Austin doesn't limit Ansah's coverage duties to the flats as a defensive end. Here's Ziggy lined up as a stand-up linebacker over the A-gap:
Seems like a great opportunity for pressure up the middle, right? Nope. Ansah drops back and covers the middle, clogging up space for shallow crossing routes.
Obviously, this is not a blitz, but it is delightfully crazy to me. More importantly, it works! The Lions force an incompletion on the play. It goes without saying that you can't run this sort of thing all the time, even with Ansah's fluid hips, but the beauty of the Lions defense is that Austin never runs the same thing all the time.
Continuing that trend, here is Ansah lined up as a 1-technique defensive tackle over the left guard's inside shoulder. The 7-technique defensive end on the right is Nick Fairley. (Any time Fairley is lined up as a defensive end, I feel obligated to point out that he ran a faster 40 time than Suh at the Combine. That never ceases to amaze me.)
While Ansah bull-rushes the center/guard combo, Suh stunts into the opposite side B-gap. Jason Jones, meanwhile, stays wide on the edge rush, drawing the right tackle and tight end out to block him. The resulting space on the left-side B-gap is enough for Levy to come through and pressure Drew Brees into throwing an incompletion, which ends up being negated by a defensive holding penalty on Danny Gorrer.
You may have noticed the illustrations becoming increasingly convoluted as we get deeper into multiple alignments by the Lions' front four. Above you'll see Ansah as a stand-up edge rusher far outside the left tackle. Jones is similarly aligned in a 3-point stance outside the tight end on the opposite side, with Suh as a 6-tech over the left tackle's outside shoulder and Fairley over the right guard. Levy and Whitehead both show blitz before the snap, but only Levy comes through. With Fairley occupying the center and right guard inside, Jones twists back inside behind Levy for yet another of the Lions' sacks against the Vikings.
By this point, I think we've established that Teryl Austin does a lot of different things with the Lions' defensive front. I'll leave you with one more.

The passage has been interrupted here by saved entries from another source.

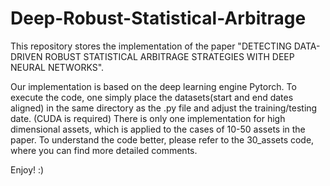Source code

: # Deep-Robust-Statistical-Arbitrage
This repository stores the implementation of the paper "DETECTING DATA-DRIVEN ROBUST STATISTICAL ARBITRAGE STRATEGIES WITH DEEP NEURAL NETWORKS". 

Our implementation is based on the deep learning engine Pytorch.
To execute the code, one simply place the datasets(start and end dates aligned) in the same directory as the .py file and adjust the training/testing date. (CUDA is required)
There is only one implementation for high dimensional assets, which is applied to the cases of 10-50 assets in the paper. To understand the code better, please refer to the 30_assets code, where you can find more detailed comments.

 Enjoy! :)
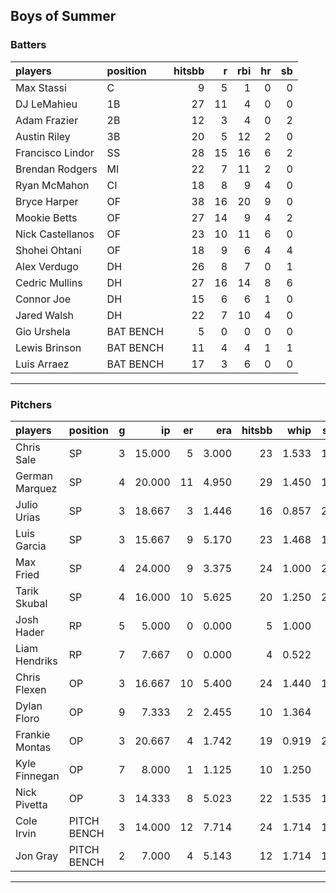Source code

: ## Boys of Summer

### Batters

 
|players          |position  | hitsbb|  r| rbi| hr| sb| 
|:----------------|:---------|------:|--:|---:|--:|--:| 
|Max Stassi       |C         |      9|  5|   1|  0|  0| 
|DJ LeMahieu      |1B        |     27| 11|   4|  0|  0| 
|Adam Frazier     |2B        |     12|  3|   4|  0|  2| 
|Austin Riley     |3B        |     20|  5|  12|  2|  0| 
|Francisco Lindor |SS        |     28| 15|  16|  6|  2| 
|Brendan Rodgers  |MI        |     22|  7|  11|  2|  0| 
|Ryan McMahon     |CI        |     18|  8|   9|  4|  0| 
|Bryce Harper     |OF        |     38| 16|  20|  9|  0| 
|Mookie Betts     |OF        |     27| 14|   9|  4|  2| 
|Nick Castellanos |OF        |     23| 10|  11|  6|  0| 
|Shohei Ohtani    |OF        |     18|  9|   6|  4|  4| 
|Alex Verdugo     |DH        |     26|  8|   7|  0|  1| 
|Cedric Mullins   |DH        |     27| 16|  14|  8|  6| 
|Connor Joe       |DH        |     15|  6|   6|  1|  0| 
|Jared Walsh      |DH        |     22|  7|  10|  4|  0| 
|Gio Urshela      |BAT BENCH |      5|  0|   0|  0|  0| 
|Lewis Brinson    |BAT BENCH |     11|  4|   4|  1|  1| 
|Luis Arraez      |BAT BENCH |     17|  3|   6|  0|  0| 

* * *

### Pitchers

 
|players        |position    |  g|     ip| er|   era| hitsbb|  whip| so|  w| sv| 
|:--------------|:-----------|--:|------:|--:|-----:|------:|-----:|--:|--:|--:| 
|Chris Sale     |SP          |  3| 15.000|  5| 3.000|     23| 1.533| 17|  1|  0| 
|German Marquez |SP          |  4| 20.000| 11| 4.950|     29| 1.450| 16|  1|  0| 
|Julio Urias    |SP          |  3| 18.667|  3| 1.446|     16| 0.857| 22|  3|  0| 
|Luis Garcia    |SP          |  3| 15.667|  9| 5.170|     23| 1.468| 14|  0|  0| 
|Max Fried      |SP          |  4| 24.000|  9| 3.375|     24| 1.000| 26|  0|  0| 
|Tarik Skubal   |SP          |  4| 16.000| 10| 5.625|     20| 1.250| 26|  0|  0| 
|Josh Hader     |RP          |  5|  5.000|  0| 0.000|      5| 1.000|  8|  0|  4| 
|Liam Hendriks  |RP          |  7|  7.667|  0| 0.000|      4| 0.522|  8|  0|  5| 
|Chris Flexen   |OP          |  3| 16.667| 10| 5.400|     24| 1.440| 12|  0|  0| 
|Dylan Floro    |OP          |  9|  7.333|  2| 2.455|     10| 1.364|  7|  1|  6| 
|Frankie Montas |OP          |  3| 20.667|  4| 1.742|     19| 0.919| 20|  3|  0| 
|Kyle Finnegan  |OP          |  7|  8.000|  1| 1.125|     10| 1.250|  9|  1|  4| 
|Nick Pivetta   |OP          |  3| 14.333|  8| 5.023|     22| 1.535| 16|  0|  0| 
|Cole Irvin     |PITCH BENCH |  3| 14.000| 12| 7.714|     24| 1.714| 12|  0|  0| 
|Jon Gray       |PITCH BENCH |  2|  7.000|  4| 5.143|     12| 1.714| 10|  0|  0| 


* * *


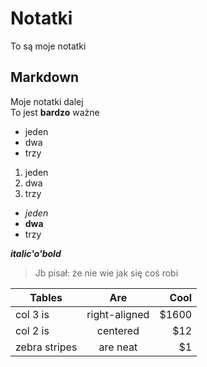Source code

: # Notatki 
To są moje notatki
## Markdown 
Moje notatki dalej  
To jest **bardzo** ważne
+ jeden  
+ dwa
+ trzy

1. jeden
2. dwa
3. trzy

+ *jeden* 
+ **dwa**
+ trzy

__*italic'o'bold*__

> Jb pisał: że nie wie jak się coś robi  


| Tables        | Are           | Cool  |
| ------------- |:-------------:| -----:|
| col 3 is      | right-aligned | $1600 |
| col 2 is      | centered      |   $12 |
| zebra stripes | are neat      |    $1 |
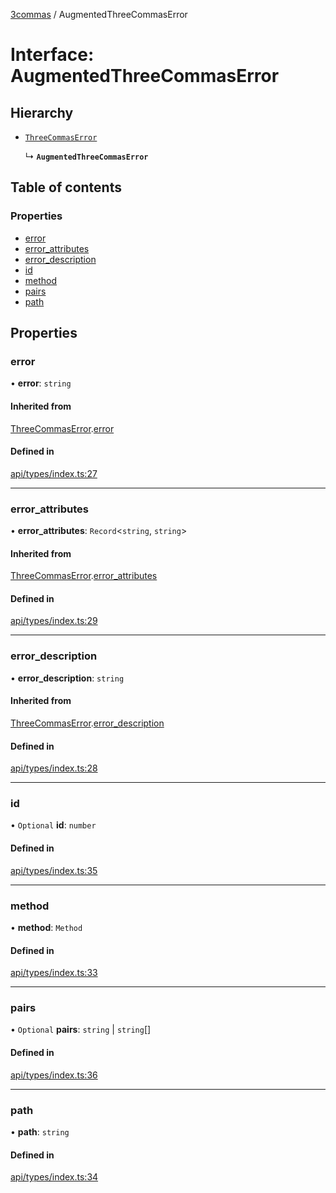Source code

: [3commas](../README.md) / AugmentedThreeCommasError

# Interface: AugmentedThreeCommasError

## Hierarchy

- [`ThreeCommasError`](ThreeCommasError.md)

  ↳ **`AugmentedThreeCommasError`**

## Table of contents

### Properties

- [error](AugmentedThreeCommasError.md#error)
- [error_attributes](AugmentedThreeCommasError.md#error_attributes)
- [error_description](AugmentedThreeCommasError.md#error_description)
- [id](AugmentedThreeCommasError.md#id)
- [method](AugmentedThreeCommasError.md#method)
- [pairs](AugmentedThreeCommasError.md#pairs)
- [path](AugmentedThreeCommasError.md#path)

## Properties

### error

• **error**: `string`

#### Inherited from

[ThreeCommasError](ThreeCommasError.md).[error](ThreeCommasError.md#error)

#### Defined in

[api/types/index.ts:27](https://github.com/ozum/3commas/blob/a66959b/src/api/types/index.ts#L27)

---

### error_attributes

• **error_attributes**: `Record`\<`string`, `string`\>

#### Inherited from

[ThreeCommasError](ThreeCommasError.md).[error_attributes](ThreeCommasError.md#error_attributes)

#### Defined in

[api/types/index.ts:29](https://github.com/ozum/3commas/blob/a66959b/src/api/types/index.ts#L29)

---

### error_description

• **error_description**: `string`

#### Inherited from

[ThreeCommasError](ThreeCommasError.md).[error_description](ThreeCommasError.md#error_description)

#### Defined in

[api/types/index.ts:28](https://github.com/ozum/3commas/blob/a66959b/src/api/types/index.ts#L28)

---

### id

• `Optional` **id**: `number`

#### Defined in

[api/types/index.ts:35](https://github.com/ozum/3commas/blob/a66959b/src/api/types/index.ts#L35)

---

### method

• **method**: `Method`

#### Defined in

[api/types/index.ts:33](https://github.com/ozum/3commas/blob/a66959b/src/api/types/index.ts#L33)

---

### pairs

• `Optional` **pairs**: `string` \| `string`[]

#### Defined in

[api/types/index.ts:36](https://github.com/ozum/3commas/blob/a66959b/src/api/types/index.ts#L36)

---

### path

• **path**: `string`

#### Defined in

[api/types/index.ts:34](https://github.com/ozum/3commas/blob/a66959b/src/api/types/index.ts#L34)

Palmer is stood up over the tight end, with Jones as the 6-technique next to him. Suh lines up over center, with Ansah again outside as the "Wide-9" DE. And making his first appearance on "Things of that nature" is Lions rookie Caraun Reid, lined up over the left guard's outside shoulder. At the snap, Jones crosses hard inside to the left of Suh, who comes across the center. Palmer takes the tight end straight on, while Ihedigbo and Whitehead blitz around the left edge, leaving one running back to block two defenders. Ansah, as you've come to expect, hangs back and waits for the outlet pass.
This isn't a desperation blitz with the game on the line. This happened in the first quarter.
The play results in a sack for Ihedigbo, but there's another reason I used this screenshot. Because Ansah steps back from the pass rush, Reid effectively takes on a triple-team by himself. Let no one say the Ivy League is disrespected in the NFL.
For all the ways Austin uses his defense to create pressure, the one thing he seems loathe to do is bring a cornerback or the free safety on the blitz. Given how the Lions' defensive backs have covered so far this season, you can understand the logic. Blitzing is inherently a gamble, so if you're going to roll the dice, you might as well do it with your best men in coverage.
Teryl Austin could run all of these looks against Atlanta, or he very well could run none of them. But that's the point -- with Austin's defense, you never really know what's coming. I can't remember the last time you could say that about the Lions defense, and I couldn't be happier about it.